Developed specifically for local communities, the document provides guidance as a tool to be added to the local planner’s toolkit. Providing evidence-based guidance and lessons learned before an incident occurs minimizes catastrophic effects and allows for information sharing between departments in order to enhance preparedness and improve response plans for these types of events.
During the development of this guidance, the Mass Human Chemical Decontamination Working Group (a federal interagency, working group of experts)entified three categories to address:
1.Risk assessment and decision making
2. Decontamination process and procedure
3. Evaluation of results and patient follow-up
The working group developed this national planning guidance with the advice of a larger group of federal and non-federal subject matter experts in emergency response, emergency medicine, toxicology, risk communication, behavioral health and other relevant fields.
The working group was established at the request of the White House National Security Council and co-chaired by the Department of Health and Human Services (HHS), Office of the Assistant Secretary for Preparedness and Response (ASPR) and the Department of Homeland Security (DHS), Office of Health Affairs (OHA).
The approach in this guidance is flexible and scalable according to the resource and capability limitations of the community. The recommendations should be adapted as each unique community sees fit according to their own hazard and risk assessment. Examples of how this guidance might be used include:
- Planners: incorporate current evidence-based recommendations during development or revision of an organization’s response plans.
- Community leaders, public health officials: enhance system-wide coordination and develop plans for communicating with patients and the whole community.
- Trainers: develop, improve, or augment training of response personnel for patient decontamination operations, using current evidence-based recommendations.

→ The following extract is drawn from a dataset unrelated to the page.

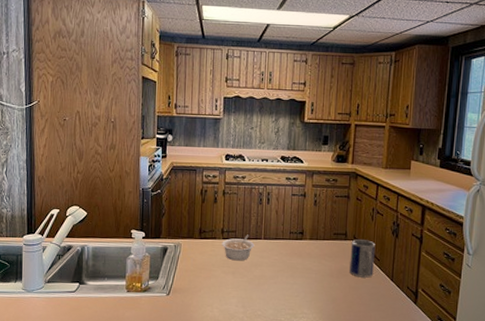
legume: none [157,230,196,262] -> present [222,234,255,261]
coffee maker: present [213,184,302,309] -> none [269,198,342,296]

- Emergency managers: generate policy and plans to address issues related to system-wide coordination, the whole community response, and crisis and risk communications, as well as other overarching issues.
- Hospital emergency managers: incorporate evidence-based recommendations into the hospital response plan and training program addressing the hospital’s unique challenges, and enhance coordination of the hospital response with those of the rest of the community through effective interagency planning and communication.
- Researchers: entify knowledge gaps and conduct research to investigate them.